El gobierno municipal, por su parte, había defendido públicamente la obra por otras razones. Argumentó que el trazado actual de las calles impide el ingreso de ambulancias y bomberos, e insistió en la necesidad de conectar la zona este con el resto de la ciudad. Según esa versión, la intervención contempla una vía de 16 metros de ancho para absorber el flujo vehicular previsto, ya que las calles internas actuales apenas alcanzan los 5 metros. No es una obra improvisada de un día para el otro: los primeros trabajos de movimiento de suelo y nivelación en ese tramo, que conecta Brown y 9 de Julio con Vuelta de Obligado y La Habana, ya se habían iniciado hacia fines de octubre de 2025, como parte de un plan de pavimentación más amplio para unir el este de la ciudad con el Alto. GuiabarilocheGuiabariloche
Lo que vuelve sensible al terreno, según el propio Informe de Factibilidad Ambiental del proyecto citado en el amparo, es que forma parte de la planicie aluvial del arroyo Ñireco: con paleocauces, vertientes y una napa freática a apenas entre 0,4 y 1,5 metros de profundidad. El sector, además, está alcanzado por la Ordenanza N.° 121-I-77, que restringe la construcción en la Barda del Ñireco. Para Costa Brutten, esas condiciones convierten cualquier movimiento de suelo en una intervención de riesgo, y advierte contra una lógica que considera invertida: no puede abrirse primero una calle por vías de hecho para buscar después la legitimación jurídica en el Concejo.
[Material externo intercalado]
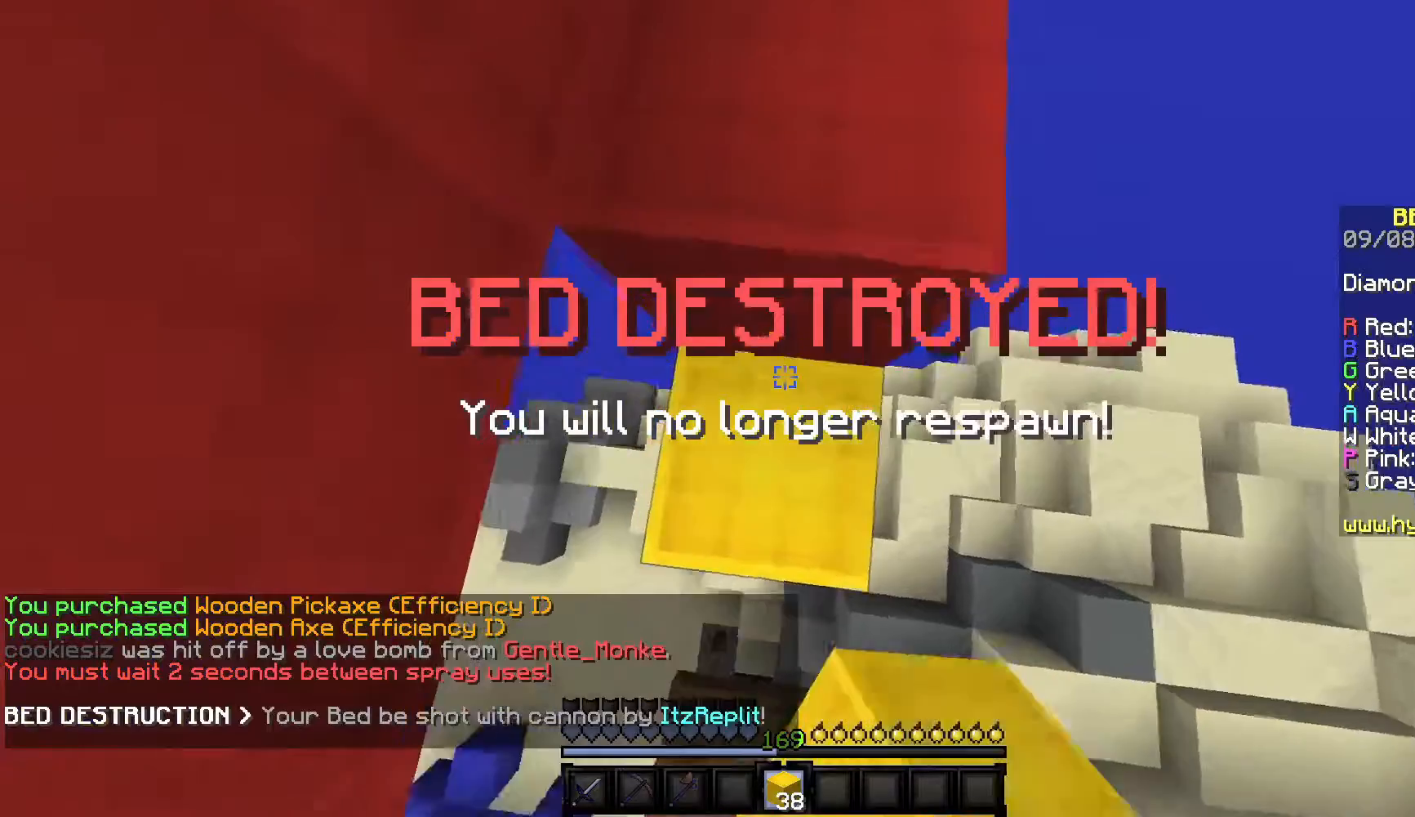
{"keys": ["w"], "mouse": [], "events": [[117, "w", "down"], [400, "w", "up"], [500, "w", "down"]]}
No es la primera vez que el concejal recurre a la Justicia por temas ambientales: este año también ratificó un amparo para exigir el cierre definitivo del vertedero municipal por incumplimiento de plazos legales, y reclamó por la falta de control municipal sobre ruidos molestos nocturnos. No siempre tuvo éxito: en junio, la Justicia rechazó una demanda suya contra la regulación municipal de Uber al considerar que, como concejal, no había acreditado una afectación personal y directa que lo habilitara a representar el interés general de los vecinos en ese caso.
El amparo por el mallín pide como medida cautelar urgente la suspensión inmediata de toda intervención, la prohibición de nuevos movimientos de suelo y la restitución del terreno a su estado anterior, además de una inspección judicial con peritos en hidrología, geología, ambiente y topografía. También exige que la Municipalidad presente el expediente completo del proyecto y que el Tribunal de Contralor informe si tomó conocimiento de la obra. La Justicia rionegrina deberá expedirse ahora sobre esa cautelar.